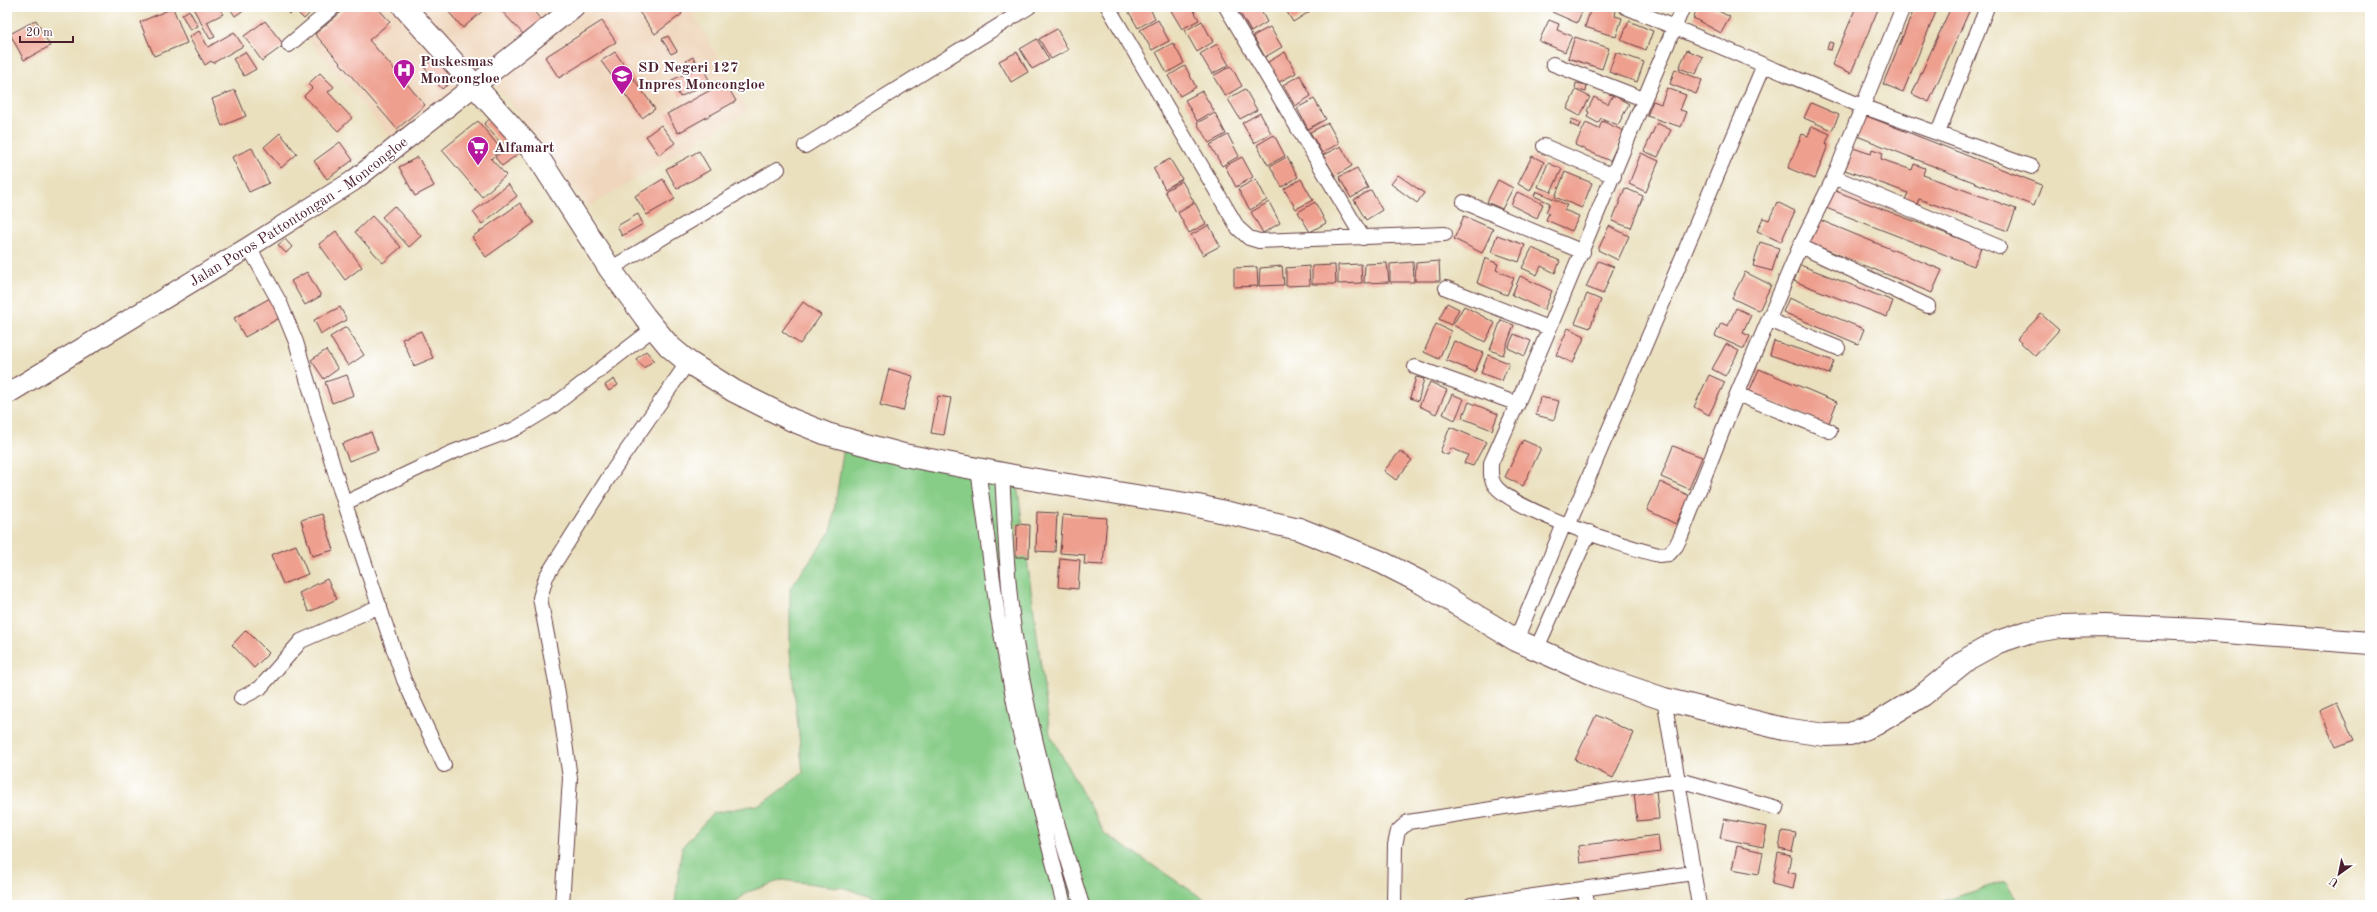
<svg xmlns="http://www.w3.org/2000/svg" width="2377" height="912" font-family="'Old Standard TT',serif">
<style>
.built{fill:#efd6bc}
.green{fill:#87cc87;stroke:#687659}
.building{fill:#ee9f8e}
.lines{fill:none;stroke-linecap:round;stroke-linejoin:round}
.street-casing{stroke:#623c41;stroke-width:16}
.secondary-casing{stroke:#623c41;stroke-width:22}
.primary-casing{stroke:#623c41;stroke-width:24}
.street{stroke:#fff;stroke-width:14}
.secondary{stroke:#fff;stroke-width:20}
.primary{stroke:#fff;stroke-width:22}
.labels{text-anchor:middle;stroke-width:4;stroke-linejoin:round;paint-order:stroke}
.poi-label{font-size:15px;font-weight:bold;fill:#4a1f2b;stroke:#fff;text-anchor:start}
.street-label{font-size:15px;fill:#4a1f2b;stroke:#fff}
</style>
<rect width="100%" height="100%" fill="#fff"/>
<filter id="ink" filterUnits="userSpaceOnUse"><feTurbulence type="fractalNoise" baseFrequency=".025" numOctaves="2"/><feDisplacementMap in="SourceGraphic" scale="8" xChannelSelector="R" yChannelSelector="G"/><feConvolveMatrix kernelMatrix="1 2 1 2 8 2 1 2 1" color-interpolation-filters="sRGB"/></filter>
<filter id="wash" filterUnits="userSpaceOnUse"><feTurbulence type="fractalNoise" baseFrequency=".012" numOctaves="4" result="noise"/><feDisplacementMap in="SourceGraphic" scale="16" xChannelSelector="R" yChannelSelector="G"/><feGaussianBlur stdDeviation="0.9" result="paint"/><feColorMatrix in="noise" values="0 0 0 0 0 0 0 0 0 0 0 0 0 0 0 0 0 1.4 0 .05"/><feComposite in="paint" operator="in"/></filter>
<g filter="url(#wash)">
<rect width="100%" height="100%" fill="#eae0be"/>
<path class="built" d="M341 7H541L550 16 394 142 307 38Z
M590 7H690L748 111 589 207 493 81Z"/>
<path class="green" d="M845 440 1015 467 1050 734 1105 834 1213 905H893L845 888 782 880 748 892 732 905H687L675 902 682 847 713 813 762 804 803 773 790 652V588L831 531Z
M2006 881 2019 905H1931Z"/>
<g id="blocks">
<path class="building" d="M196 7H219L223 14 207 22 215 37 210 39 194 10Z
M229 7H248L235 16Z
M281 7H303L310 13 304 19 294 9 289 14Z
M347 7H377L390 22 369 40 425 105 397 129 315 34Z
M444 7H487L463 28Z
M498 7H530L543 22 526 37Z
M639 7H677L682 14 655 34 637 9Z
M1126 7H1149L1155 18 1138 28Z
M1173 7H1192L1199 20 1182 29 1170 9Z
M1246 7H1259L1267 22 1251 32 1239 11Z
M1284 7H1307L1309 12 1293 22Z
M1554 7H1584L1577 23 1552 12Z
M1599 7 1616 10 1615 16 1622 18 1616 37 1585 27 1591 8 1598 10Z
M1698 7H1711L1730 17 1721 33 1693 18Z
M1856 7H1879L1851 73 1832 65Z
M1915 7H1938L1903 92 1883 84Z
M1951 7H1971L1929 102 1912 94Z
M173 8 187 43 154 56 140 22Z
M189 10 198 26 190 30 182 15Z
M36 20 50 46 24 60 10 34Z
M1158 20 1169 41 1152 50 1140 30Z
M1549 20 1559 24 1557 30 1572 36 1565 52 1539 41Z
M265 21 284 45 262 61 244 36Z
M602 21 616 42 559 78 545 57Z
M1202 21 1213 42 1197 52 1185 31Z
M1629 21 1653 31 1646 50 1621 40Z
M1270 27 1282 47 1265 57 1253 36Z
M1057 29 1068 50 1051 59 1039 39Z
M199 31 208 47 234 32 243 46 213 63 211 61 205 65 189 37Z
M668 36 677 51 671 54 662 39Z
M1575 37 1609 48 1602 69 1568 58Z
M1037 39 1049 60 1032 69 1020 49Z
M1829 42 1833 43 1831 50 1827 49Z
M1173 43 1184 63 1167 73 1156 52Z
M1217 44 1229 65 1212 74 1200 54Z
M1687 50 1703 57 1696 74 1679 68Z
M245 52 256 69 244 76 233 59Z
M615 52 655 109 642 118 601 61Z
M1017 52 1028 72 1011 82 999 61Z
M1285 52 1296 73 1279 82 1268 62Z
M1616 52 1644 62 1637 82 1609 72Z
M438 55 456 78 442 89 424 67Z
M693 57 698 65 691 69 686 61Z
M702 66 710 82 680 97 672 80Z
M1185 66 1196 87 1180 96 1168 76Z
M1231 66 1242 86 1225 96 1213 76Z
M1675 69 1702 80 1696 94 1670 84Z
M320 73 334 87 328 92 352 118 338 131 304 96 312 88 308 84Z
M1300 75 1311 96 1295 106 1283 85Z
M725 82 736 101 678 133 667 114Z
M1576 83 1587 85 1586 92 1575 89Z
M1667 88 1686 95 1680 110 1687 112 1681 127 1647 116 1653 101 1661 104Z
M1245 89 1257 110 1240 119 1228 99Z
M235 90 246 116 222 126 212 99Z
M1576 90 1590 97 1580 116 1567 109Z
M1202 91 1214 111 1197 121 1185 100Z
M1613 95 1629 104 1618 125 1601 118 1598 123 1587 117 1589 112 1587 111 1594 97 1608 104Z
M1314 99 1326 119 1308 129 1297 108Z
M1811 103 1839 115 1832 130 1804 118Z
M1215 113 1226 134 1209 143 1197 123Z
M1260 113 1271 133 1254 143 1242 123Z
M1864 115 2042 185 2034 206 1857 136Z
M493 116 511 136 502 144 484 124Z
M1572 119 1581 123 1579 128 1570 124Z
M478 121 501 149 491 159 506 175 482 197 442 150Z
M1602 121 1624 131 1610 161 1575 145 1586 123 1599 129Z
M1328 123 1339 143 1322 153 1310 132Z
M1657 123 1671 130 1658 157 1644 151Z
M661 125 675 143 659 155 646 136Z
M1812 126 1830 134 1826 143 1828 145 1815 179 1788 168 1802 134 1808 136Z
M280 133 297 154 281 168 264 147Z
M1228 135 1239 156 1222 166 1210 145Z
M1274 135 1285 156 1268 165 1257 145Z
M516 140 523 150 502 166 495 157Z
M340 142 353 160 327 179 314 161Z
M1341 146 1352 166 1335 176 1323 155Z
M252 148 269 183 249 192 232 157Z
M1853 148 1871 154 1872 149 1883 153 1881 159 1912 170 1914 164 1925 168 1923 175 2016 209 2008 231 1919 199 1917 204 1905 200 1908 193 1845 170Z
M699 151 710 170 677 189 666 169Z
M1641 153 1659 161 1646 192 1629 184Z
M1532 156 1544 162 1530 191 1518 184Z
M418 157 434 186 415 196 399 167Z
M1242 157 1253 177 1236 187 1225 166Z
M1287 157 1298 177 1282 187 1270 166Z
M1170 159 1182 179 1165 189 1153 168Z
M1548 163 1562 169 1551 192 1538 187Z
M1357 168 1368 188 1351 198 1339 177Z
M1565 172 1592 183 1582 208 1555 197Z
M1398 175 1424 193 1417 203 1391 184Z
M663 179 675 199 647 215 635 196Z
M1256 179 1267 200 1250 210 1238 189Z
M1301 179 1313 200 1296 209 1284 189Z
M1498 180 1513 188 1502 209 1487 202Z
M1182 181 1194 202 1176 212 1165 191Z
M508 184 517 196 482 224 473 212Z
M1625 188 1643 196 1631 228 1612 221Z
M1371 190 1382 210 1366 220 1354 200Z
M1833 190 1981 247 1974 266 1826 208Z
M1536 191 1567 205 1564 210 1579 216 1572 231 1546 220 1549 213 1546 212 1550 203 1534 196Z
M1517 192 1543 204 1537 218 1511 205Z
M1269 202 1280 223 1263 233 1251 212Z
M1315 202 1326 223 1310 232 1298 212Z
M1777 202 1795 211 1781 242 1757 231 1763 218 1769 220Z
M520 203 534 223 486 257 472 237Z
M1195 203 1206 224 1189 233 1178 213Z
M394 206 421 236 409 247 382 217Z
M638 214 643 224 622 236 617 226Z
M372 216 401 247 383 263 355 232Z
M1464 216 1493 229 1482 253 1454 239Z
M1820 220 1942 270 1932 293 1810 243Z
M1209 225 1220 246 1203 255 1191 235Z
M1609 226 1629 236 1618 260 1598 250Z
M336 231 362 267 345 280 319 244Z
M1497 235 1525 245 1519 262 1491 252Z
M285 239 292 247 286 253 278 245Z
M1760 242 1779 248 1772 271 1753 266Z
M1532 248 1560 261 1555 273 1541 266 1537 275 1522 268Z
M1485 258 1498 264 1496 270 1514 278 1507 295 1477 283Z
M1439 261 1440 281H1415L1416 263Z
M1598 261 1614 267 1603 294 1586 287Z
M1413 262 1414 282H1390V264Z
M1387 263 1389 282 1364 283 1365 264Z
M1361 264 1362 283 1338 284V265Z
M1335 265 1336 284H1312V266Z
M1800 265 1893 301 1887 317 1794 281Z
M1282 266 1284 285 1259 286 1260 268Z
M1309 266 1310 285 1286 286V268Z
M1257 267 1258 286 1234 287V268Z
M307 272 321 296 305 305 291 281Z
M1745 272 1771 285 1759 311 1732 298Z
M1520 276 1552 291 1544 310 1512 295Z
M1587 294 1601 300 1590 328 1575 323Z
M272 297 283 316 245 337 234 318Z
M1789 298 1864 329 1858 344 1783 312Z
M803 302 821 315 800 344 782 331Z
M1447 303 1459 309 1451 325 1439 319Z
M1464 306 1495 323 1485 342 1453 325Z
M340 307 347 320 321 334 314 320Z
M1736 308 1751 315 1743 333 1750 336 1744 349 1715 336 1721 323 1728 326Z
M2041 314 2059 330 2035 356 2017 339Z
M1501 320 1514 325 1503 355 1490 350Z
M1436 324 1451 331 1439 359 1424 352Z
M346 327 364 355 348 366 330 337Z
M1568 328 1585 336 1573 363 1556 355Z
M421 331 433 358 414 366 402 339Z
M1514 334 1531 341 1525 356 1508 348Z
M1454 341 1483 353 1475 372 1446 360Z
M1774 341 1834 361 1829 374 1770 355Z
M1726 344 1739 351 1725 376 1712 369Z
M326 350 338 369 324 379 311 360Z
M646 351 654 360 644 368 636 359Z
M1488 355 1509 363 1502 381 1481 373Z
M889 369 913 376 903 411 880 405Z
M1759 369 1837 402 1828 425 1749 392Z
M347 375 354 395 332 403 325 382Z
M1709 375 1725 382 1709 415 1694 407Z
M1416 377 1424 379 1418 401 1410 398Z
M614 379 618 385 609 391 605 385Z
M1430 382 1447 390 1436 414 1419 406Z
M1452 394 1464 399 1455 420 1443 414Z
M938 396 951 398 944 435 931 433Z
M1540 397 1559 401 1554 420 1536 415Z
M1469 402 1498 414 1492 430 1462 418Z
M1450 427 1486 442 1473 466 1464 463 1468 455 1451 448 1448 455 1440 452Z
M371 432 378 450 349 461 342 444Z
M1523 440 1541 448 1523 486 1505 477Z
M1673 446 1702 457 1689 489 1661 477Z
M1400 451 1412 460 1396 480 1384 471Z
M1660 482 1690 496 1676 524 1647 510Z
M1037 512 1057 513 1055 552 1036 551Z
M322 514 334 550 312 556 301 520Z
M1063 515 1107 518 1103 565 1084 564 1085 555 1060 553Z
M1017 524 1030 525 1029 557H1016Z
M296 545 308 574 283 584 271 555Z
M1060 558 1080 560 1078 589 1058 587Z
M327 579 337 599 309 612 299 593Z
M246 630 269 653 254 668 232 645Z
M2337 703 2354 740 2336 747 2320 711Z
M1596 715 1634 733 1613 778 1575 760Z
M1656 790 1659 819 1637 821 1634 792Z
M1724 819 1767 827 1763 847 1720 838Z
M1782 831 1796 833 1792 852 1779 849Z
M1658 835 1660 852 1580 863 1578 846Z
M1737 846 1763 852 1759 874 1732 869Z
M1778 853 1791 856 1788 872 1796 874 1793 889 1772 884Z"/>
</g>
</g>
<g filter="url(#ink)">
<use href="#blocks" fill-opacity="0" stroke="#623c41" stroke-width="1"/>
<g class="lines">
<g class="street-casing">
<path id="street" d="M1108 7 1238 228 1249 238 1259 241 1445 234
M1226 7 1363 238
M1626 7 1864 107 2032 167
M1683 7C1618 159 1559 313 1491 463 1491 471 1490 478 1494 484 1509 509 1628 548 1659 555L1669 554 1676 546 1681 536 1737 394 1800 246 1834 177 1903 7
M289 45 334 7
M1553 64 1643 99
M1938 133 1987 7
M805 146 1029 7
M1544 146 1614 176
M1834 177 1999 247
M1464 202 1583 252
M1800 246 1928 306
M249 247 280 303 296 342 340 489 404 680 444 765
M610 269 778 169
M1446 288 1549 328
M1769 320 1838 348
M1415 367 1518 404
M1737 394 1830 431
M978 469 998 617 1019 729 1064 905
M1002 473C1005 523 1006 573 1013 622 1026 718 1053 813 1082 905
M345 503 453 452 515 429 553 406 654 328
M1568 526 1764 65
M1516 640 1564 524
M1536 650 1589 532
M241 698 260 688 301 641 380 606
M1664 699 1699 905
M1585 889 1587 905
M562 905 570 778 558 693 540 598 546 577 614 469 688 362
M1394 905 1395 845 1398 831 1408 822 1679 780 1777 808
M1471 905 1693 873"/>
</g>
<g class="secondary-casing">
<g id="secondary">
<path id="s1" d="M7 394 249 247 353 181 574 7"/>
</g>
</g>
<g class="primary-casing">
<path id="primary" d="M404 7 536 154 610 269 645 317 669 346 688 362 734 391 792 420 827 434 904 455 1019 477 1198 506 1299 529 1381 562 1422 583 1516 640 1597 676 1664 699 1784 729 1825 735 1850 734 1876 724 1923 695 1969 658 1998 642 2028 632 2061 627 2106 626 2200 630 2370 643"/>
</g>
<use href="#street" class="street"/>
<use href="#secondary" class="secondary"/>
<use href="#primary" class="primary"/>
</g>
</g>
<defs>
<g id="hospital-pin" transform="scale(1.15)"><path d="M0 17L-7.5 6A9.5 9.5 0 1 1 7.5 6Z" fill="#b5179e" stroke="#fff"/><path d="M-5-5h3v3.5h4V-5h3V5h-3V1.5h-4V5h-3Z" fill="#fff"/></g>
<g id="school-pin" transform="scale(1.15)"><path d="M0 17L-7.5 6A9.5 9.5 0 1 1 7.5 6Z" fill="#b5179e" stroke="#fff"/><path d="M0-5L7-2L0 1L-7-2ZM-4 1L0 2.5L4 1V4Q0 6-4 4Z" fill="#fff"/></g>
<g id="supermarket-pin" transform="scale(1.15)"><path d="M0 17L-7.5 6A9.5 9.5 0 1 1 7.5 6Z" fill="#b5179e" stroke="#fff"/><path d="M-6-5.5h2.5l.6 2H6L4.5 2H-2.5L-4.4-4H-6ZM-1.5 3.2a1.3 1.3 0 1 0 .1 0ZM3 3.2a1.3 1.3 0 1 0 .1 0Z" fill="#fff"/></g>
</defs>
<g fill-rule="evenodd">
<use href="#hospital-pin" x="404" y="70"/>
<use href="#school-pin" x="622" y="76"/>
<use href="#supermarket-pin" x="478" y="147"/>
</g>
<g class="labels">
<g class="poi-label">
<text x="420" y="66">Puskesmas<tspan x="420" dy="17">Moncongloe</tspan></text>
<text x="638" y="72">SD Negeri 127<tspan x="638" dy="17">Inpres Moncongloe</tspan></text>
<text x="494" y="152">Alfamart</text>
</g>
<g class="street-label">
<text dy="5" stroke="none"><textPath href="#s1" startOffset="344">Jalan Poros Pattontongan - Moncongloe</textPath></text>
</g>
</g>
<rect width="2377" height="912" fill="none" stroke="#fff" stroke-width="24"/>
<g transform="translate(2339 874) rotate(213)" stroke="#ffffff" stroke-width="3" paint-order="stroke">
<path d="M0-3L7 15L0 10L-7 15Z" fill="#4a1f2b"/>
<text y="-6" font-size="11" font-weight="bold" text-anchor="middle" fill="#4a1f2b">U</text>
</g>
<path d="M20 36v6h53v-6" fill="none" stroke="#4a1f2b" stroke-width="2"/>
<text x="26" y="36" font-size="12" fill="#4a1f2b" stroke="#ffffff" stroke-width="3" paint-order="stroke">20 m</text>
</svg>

┄┄┄┄┄┄┄┄┄┄┄┄┄┄┄┄┄┄┄┄

Go through the data line by line and work out how many lines contain "yChannelSelector". Give only that number.

- _Result for this task_
2